Task requirements: Where the line containing "hoàn để tìm" appears, end your copy; everything from the first line of the records below up to and including it must be reproduced exactly.

┄┄┄┄┄┄┄┄┄┄┄┄┄┄┄┄┄┄┄┄

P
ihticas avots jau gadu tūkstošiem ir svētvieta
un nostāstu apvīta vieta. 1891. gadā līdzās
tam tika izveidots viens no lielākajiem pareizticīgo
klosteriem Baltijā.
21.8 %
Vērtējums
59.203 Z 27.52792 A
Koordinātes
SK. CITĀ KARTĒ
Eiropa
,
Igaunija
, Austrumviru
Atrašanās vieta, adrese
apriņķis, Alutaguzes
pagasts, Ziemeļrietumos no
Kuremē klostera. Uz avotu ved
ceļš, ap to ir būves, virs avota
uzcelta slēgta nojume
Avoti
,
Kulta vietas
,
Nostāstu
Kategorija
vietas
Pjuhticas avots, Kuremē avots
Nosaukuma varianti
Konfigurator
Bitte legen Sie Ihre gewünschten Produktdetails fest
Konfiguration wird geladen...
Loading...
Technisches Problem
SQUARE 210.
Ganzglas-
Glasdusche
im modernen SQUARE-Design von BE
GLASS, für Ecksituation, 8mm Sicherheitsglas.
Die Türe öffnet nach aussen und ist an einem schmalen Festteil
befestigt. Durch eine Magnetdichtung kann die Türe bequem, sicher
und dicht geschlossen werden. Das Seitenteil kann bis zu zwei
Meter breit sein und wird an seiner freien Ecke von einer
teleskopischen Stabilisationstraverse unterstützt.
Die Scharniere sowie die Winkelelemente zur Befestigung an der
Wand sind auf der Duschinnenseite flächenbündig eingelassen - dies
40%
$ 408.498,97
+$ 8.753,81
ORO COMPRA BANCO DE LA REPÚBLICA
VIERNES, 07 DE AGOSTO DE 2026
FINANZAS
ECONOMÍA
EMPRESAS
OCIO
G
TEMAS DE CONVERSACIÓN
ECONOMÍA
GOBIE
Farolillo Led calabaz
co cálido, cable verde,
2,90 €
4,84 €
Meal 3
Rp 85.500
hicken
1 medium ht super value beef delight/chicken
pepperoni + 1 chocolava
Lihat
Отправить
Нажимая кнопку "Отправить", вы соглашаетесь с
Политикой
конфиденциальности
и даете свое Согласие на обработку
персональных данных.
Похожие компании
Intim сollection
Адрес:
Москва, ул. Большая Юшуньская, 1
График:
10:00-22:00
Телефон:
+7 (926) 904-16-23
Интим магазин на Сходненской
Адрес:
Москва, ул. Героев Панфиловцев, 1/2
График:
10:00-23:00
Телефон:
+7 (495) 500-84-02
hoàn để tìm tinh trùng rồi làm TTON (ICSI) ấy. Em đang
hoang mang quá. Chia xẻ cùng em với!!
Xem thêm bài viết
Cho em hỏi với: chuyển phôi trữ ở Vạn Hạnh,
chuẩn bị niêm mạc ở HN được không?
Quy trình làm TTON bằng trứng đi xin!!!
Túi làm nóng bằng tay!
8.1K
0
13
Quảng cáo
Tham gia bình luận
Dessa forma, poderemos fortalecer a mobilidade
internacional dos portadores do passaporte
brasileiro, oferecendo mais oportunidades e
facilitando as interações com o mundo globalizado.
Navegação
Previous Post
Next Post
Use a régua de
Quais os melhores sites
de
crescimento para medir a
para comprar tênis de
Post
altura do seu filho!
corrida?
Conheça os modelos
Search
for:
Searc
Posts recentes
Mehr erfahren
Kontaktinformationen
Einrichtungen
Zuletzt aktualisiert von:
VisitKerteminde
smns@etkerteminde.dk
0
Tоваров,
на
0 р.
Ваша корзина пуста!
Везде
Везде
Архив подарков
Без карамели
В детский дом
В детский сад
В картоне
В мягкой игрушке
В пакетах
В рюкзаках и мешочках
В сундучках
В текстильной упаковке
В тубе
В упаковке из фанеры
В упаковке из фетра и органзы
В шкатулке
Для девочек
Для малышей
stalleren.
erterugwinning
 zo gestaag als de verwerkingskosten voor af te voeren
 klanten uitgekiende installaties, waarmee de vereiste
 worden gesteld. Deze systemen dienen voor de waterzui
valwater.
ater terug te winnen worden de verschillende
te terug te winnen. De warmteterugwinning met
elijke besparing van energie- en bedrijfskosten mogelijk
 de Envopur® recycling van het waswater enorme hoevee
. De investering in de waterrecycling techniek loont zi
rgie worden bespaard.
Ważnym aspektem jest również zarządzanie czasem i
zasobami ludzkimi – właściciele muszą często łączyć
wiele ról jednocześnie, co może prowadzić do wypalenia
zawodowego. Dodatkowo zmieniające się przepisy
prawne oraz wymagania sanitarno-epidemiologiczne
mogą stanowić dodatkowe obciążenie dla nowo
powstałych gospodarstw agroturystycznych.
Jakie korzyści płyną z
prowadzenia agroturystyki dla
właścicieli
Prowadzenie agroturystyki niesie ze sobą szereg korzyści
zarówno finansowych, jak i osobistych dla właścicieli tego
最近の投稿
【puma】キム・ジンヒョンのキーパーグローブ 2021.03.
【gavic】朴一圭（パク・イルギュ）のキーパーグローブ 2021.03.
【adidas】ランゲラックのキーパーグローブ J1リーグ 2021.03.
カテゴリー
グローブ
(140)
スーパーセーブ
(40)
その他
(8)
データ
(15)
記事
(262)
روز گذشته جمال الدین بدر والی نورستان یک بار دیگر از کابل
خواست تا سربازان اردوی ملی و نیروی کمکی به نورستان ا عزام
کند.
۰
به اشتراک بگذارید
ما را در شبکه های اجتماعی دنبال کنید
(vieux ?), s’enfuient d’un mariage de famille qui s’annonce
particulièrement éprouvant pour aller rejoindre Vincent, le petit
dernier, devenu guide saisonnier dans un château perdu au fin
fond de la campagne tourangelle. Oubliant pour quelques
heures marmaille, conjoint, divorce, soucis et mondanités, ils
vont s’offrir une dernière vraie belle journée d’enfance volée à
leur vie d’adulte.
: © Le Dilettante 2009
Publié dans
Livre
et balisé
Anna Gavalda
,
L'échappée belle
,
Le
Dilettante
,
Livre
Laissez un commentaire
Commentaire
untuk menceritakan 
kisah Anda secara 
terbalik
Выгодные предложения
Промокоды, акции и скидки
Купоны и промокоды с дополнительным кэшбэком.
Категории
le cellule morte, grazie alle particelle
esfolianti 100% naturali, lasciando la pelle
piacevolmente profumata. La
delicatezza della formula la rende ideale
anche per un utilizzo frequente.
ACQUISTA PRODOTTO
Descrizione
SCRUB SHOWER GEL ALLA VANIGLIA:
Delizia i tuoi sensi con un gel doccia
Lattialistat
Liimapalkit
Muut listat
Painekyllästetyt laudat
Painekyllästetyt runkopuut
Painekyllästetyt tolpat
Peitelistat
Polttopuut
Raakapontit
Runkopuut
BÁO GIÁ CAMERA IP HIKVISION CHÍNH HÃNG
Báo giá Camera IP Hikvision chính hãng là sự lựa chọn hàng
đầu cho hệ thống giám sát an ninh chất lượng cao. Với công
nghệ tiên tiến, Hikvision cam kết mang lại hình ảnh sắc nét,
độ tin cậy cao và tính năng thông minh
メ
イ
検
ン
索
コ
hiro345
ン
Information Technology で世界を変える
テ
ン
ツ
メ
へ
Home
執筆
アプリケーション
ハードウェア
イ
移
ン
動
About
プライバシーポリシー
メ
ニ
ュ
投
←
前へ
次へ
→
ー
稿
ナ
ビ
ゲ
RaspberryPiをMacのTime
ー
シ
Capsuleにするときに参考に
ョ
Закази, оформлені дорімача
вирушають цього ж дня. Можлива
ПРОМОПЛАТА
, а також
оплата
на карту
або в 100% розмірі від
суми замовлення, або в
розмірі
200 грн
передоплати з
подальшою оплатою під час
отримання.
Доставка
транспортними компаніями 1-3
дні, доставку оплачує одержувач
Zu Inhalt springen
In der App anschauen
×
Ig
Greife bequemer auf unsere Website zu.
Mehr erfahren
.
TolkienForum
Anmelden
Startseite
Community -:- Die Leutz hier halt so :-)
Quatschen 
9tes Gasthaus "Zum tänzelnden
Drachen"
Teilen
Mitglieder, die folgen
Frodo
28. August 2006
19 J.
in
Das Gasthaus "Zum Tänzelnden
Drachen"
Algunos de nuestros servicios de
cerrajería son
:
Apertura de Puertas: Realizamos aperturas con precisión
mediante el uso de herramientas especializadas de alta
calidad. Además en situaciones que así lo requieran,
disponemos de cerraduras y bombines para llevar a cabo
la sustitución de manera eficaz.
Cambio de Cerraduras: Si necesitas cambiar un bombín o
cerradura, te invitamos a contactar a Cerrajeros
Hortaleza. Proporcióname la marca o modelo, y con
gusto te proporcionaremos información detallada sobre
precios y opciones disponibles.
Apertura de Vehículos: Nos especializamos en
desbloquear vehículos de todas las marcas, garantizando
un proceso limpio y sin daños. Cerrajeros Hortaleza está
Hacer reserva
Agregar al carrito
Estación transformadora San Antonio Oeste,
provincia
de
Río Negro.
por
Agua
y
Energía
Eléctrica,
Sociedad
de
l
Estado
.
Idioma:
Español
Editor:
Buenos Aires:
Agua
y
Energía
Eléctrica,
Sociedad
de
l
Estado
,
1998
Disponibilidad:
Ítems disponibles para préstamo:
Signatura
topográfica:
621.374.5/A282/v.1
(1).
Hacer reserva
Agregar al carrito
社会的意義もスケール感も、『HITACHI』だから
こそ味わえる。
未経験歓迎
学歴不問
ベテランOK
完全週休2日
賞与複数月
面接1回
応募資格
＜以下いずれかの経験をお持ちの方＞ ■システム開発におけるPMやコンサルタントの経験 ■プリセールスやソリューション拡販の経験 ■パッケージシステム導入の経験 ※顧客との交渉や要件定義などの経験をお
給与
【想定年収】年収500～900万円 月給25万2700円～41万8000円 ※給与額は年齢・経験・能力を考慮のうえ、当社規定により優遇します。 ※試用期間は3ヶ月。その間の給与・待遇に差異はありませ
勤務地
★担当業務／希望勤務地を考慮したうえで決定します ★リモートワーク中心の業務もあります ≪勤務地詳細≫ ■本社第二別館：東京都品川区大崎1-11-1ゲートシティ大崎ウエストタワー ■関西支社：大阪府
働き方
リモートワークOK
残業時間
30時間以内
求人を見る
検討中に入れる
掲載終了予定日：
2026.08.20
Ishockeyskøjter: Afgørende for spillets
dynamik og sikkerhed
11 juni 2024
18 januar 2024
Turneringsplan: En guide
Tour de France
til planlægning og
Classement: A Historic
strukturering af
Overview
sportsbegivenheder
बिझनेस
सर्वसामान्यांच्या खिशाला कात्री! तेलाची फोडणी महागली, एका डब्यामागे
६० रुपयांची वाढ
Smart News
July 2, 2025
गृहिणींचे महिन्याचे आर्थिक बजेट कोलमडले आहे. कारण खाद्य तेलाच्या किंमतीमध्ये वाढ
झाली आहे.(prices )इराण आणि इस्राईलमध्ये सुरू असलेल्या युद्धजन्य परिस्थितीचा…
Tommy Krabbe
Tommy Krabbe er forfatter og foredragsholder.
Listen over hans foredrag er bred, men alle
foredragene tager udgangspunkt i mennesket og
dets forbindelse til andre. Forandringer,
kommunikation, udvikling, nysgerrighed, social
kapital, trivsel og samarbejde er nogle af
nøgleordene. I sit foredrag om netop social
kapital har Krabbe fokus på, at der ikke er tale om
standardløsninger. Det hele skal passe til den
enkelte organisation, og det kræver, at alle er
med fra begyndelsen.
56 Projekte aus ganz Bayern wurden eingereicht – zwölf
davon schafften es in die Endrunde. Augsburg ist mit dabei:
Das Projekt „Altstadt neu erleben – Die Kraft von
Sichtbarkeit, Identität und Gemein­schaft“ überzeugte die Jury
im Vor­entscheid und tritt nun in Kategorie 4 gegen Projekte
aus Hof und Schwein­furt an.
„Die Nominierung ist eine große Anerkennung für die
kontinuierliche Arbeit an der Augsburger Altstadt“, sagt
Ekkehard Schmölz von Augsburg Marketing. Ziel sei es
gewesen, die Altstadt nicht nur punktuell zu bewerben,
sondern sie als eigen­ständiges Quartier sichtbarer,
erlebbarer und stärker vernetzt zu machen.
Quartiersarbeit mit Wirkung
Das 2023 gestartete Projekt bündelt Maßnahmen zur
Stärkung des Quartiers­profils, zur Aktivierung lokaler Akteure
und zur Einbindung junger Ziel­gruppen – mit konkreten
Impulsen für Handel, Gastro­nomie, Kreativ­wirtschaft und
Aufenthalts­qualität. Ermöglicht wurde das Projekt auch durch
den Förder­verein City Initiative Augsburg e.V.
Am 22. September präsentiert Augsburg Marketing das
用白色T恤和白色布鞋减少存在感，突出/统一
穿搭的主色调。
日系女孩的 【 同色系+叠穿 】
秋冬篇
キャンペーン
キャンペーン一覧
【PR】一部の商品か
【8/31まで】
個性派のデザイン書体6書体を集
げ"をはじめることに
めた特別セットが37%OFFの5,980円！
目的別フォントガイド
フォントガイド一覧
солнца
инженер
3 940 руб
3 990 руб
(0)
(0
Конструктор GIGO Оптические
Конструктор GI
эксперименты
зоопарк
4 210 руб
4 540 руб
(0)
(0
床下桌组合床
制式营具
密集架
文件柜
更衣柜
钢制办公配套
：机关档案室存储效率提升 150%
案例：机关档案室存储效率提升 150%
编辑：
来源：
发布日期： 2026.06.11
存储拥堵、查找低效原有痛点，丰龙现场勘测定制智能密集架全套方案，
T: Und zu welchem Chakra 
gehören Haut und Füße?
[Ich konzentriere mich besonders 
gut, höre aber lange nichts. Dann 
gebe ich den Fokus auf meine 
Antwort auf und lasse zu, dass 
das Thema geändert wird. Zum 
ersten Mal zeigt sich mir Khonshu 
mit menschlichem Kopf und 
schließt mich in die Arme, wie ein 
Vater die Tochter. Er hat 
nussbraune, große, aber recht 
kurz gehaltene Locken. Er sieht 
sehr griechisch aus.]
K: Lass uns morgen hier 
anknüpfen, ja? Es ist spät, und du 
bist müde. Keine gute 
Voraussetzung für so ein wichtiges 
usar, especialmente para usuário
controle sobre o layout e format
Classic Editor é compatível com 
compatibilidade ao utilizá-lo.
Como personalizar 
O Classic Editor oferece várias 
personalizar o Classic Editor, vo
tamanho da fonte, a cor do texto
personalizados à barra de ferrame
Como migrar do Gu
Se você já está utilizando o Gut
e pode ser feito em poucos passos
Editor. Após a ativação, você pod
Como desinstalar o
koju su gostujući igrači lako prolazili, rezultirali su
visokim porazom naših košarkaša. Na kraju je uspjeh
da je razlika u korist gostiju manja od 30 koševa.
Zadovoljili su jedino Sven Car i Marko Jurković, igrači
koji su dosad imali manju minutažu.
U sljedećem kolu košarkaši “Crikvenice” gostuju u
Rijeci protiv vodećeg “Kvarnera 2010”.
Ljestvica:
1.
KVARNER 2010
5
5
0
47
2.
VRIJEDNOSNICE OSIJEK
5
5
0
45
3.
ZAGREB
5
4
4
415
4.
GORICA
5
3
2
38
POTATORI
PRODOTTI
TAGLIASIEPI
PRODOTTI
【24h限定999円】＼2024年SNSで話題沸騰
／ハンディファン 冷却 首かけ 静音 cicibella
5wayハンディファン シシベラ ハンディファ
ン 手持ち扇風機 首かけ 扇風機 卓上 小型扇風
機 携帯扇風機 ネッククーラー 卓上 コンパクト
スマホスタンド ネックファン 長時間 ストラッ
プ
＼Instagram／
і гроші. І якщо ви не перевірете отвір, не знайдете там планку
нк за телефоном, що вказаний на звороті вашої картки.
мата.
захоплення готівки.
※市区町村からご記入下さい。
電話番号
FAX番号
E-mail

┄┄┄┄┄┄┄┄┄┄┄┄┄┄┄┄┄┄┄┄

Problem solution:
P
ihticas avots jau gadu tūkstošiem ir svētvieta
un nostāstu apvīta vieta. 1891. gadā līdzās
tam tika izveidots viens no lielākajiem pareizticīgo
klosteriem Baltijā.
21.8 %
Vērtējums
59.203 Z 27.52792 A
Koordinātes
SK. CITĀ KARTĒ
Eiropa
,
Igaunija
, Austrumviru
Atrašanās vieta, adrese
apriņķis, Alutaguzes
pagasts, Ziemeļrietumos no
Kuremē klostera. Uz avotu ved
ceļš, ap to ir būves, virs avota
uzcelta slēgta nojume
Avoti
,
Kulta vietas
,
Nostāstu
Kategorija
vietas
Pjuhticas avots, Kuremē avots
Nosaukuma varianti
Konfigurator
Bitte legen Sie Ihre gewünschten Produktdetails fest
Konfiguration wird geladen...
Loading...
Technisches Problem
SQUARE 210.
Ganzglas-
Glasdusche
im modernen SQUARE-Design von BE
GLASS, für Ecksituation, 8mm Sicherheitsglas.
Die Türe öffnet nach aussen und ist an einem schmalen Festteil
befestigt. Durch eine Magnetdichtung kann die Türe bequem, sicher
und dicht geschlossen werden. Das Seitenteil kann bis zu zwei
Meter breit sein und wird an seiner freien Ecke von einer
teleskopischen Stabilisationstraverse unterstützt.
Die Scharniere sowie die Winkelelemente zur Befestigung an der
Wand sind auf der Duschinnenseite flächenbündig eingelassen - dies
40%
$ 408.498,97
+$ 8.753,81
ORO COMPRA BANCO DE LA REPÚBLICA
VIERNES, 07 DE AGOSTO DE 2026
FINANZAS
ECONOMÍA
EMPRESAS
OCIO
G
TEMAS DE CONVERSACIÓN
ECONOMÍA
GOBIE
Farolillo Led calabaz
co cálido, cable verde,
2,90 €
4,84 €
Meal 3
Rp 85.500
hicken
1 medium ht super value beef delight/chicken
pepperoni + 1 chocolava
Lihat
Отправить
Нажимая кнопку "Отправить", вы соглашаетесь с
Политикой
конфиденциальности
и даете свое Согласие на обработку
персональных данных.
Похожие компании
Intim сollection
Адрес:
Москва, ул. Большая Юшуньская, 1
График:
10:00-22:00
Телефон:
+7 (926) 904-16-23
Интим магазин на Сходненской
Адрес:
Москва, ул. Героев Панфиловцев, 1/2
График:
10:00-23:00
Телефон:
+7 (495) 500-84-02
hoàn để tìm tinh trùng rồi làm TTON (ICSI) ấy. Em đang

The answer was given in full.